Life works by a process of connotation, an evolving multisensory apprehension of the shifting world. We get impressions of things. They don't have sharp edges: they have atmospheres, and a poem is off to a bad start when the poet has spelled necessary wrong in the first line. (I know: some great poets spelled terribly; Yeats for one. But if the poet can't get their spelling right in a competition entry, it's tricky to hold out much hope for syntax, diction, imagery.) So although poetry doesn't have rules, after 10,000 submissions, one might discern some general principles for the competition entrant. A judge is hopeful for talent, what Whitman termed "personal force". In order to let that force show through, a writer must avoid obvious missteps, demonstrating mastery over his materials and effects.

If the title is a ready-made phrase such as A Falling Star, the poet already has a distance to claw back. So scrap the cliches: his breath is not bated, the contrast is not sharp. We want the language of a poem to renew our experience of life, not dull it with rote phraseology. A title can do various work but in a competition a smart move is to be interesting. Think of a poet such as Wallace Stevens, whose titles compel us to read on: "The Emperor of Ice Cream", "The Plot against the Giant", "Anecdote of the Jar". Even a poem that says upfront what the poem is about (like, say, "The Blue Dress" by Sharon Olds or "My Shoes" by Charles Simic) is immediately intriguing. An abstract cliched phrase isn't going to cut it. Interesting things happen when you try to, in Pound's phrase, make it new.

Making it new doesn't, though, include illustrating your poems, unless you're William Blake or Stevie Smith, and putting a border like a frame around your sonnet isn't going to help either. Please don't set your font to eight and please refrain from using dingbats. Nor is your poem aided by jpegs you've pulled off the internet. Don't use an epigraph that's a proverb, or a line from something really well known by, say, Sylvia Plath. Trust the reader (you don't need footnotes such as "the poet I refer to here is John Clare" or "Aung San Suu Kyi is currently held under house arrest in Burma"), but don't trust them too much: don't pick for your epigraph a massive chunk of Heidegger in the original German. And don't just chop up prose. Frank O'Hara puts it nicely: "As for measure and other technical apparatus, that's just common sense: if you're going to buy a pair of pants you want them to be tight enough so everyone will want to go to bed with you. There's nothing metaphysical about it. Unless, of course, you flatter yourself into thinking that what you're experiencing is 'yearning'."

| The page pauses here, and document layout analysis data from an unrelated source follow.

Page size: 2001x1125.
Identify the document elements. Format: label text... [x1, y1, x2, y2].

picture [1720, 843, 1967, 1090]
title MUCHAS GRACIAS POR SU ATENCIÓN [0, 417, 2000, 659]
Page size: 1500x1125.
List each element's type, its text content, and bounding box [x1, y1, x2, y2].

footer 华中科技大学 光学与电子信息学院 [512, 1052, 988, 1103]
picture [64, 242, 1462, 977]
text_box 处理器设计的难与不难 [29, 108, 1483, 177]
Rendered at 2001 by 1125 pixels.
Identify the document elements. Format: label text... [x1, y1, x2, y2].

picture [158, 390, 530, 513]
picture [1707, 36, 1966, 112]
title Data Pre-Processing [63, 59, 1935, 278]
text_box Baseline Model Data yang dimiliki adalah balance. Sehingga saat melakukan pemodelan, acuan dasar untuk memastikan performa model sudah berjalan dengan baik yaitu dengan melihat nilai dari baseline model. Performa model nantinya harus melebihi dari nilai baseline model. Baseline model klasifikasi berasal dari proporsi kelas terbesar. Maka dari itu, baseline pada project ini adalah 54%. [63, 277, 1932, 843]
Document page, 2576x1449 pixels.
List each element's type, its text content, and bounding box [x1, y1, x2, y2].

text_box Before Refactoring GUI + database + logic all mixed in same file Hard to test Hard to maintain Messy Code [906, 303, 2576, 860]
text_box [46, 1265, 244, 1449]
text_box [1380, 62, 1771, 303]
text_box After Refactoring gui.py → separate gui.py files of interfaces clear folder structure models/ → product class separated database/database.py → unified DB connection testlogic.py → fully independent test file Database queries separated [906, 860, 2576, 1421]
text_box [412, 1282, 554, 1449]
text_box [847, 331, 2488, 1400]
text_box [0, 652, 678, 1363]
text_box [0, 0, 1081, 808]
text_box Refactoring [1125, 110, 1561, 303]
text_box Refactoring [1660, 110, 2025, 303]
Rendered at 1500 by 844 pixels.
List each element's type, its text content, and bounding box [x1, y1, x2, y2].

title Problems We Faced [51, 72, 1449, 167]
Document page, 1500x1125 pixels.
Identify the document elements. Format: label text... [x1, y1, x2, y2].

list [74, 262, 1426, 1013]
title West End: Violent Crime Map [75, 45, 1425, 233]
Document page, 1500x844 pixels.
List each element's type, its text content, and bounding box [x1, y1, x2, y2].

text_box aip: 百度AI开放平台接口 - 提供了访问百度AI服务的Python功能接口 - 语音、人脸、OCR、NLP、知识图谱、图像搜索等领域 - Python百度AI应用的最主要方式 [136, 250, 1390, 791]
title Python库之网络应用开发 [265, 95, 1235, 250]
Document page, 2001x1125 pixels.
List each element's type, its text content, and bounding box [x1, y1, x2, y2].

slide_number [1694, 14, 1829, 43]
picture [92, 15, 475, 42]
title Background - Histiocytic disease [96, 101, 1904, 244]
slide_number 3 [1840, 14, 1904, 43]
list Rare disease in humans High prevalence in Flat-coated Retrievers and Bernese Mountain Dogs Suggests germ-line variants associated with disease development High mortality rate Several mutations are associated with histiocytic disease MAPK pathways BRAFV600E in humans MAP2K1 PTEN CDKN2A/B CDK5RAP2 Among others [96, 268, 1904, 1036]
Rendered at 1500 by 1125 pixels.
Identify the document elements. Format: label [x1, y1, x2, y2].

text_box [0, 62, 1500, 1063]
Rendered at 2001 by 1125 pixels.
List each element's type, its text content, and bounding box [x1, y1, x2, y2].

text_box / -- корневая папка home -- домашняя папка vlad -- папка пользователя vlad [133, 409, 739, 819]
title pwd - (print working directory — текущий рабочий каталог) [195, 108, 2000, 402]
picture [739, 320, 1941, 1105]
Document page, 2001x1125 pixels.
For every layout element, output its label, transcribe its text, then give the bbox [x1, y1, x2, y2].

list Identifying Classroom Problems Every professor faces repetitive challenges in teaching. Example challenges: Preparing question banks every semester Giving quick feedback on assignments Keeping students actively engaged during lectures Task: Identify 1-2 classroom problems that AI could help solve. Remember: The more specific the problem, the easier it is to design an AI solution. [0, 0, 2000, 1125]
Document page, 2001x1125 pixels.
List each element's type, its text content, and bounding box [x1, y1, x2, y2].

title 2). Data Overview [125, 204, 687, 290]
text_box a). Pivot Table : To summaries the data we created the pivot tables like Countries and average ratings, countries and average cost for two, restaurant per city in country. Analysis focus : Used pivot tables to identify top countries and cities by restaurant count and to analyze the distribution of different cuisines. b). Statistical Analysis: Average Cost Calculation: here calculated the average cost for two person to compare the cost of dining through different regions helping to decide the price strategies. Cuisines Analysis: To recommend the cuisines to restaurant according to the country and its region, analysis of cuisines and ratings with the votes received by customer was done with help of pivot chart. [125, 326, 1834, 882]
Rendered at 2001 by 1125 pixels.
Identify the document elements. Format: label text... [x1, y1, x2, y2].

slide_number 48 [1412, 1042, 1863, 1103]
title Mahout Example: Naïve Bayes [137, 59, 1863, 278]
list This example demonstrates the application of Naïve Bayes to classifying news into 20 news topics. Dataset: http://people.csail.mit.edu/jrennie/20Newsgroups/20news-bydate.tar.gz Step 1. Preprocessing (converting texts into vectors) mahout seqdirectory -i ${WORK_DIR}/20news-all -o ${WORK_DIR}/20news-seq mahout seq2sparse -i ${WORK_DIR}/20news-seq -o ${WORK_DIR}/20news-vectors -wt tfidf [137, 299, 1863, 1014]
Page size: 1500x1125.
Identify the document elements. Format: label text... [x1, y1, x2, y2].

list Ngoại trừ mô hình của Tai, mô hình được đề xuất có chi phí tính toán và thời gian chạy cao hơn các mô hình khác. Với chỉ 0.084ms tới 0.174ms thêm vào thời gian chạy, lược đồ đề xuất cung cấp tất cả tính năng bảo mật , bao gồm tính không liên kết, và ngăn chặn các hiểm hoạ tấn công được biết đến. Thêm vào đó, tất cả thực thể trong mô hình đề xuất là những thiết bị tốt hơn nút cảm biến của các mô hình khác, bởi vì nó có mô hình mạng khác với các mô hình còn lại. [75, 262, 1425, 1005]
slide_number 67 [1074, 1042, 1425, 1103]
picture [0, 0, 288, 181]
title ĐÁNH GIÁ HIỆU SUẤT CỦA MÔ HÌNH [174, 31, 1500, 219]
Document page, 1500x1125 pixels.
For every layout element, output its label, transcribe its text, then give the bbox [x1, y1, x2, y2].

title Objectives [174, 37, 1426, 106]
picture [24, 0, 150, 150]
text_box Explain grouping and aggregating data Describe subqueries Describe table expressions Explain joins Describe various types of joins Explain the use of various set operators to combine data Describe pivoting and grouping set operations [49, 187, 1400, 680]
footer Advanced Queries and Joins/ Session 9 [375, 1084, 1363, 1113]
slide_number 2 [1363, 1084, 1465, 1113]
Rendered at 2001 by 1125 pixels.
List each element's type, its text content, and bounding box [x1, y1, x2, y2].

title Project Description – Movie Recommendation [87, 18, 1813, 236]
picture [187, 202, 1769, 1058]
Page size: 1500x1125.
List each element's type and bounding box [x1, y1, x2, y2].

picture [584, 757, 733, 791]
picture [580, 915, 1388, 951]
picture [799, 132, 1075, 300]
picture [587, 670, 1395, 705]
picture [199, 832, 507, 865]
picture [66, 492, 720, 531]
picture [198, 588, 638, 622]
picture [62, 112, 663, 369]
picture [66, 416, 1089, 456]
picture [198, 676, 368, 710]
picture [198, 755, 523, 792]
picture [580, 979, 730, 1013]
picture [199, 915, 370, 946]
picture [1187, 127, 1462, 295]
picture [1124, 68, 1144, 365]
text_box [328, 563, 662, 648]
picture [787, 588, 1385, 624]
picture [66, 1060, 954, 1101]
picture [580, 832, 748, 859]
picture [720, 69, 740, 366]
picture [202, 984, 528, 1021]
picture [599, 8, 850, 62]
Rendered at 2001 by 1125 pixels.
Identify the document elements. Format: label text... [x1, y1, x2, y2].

O'Hara's sarky quotation marks touch on another problem: diction. The register has to be controlled, and preferably not helplessly imitative or archaic. Be careful with words such as whence or din or guffaw or russet. Also, contorted or caress or ochre. Or clad or crave or pale or engorged. Or gossamer. Don't write about things frosted with dew. Don't write about a true gent of the road or heroic fragility. These words, to me, smell of the lamp, are chintzy, "poeticky", Victoriana. They're the sort of words you only find in poems but they're old currency: you can buy nothing with them.

As for content, anything goes, though try to avoid walking down paths too well travelled. Also, be careful how you approach that content: don't picture yourself or remember back or recall the sweet smell. And don't just say something nobody could disagree with: yes, war is bad, and it's terrible the ice caps are melting. Poetry has to be capacious enough to surprise or confound.

Despite my grouching, reading so many poems is a renewing activity: contra Auden, poetry makes a great deal happen, at least in the mind of the writer and reader. What exactly it does, though, is endlessly different and complex. I like O'Hara's reasoning: "It may be that poetry makes life's nebulous events tangible to me and restores their detail; or conversely, that poetry brings forth the intangible quality of incidents which are all too concrete and circumstantial. Or each on specific occasions, or both all the time."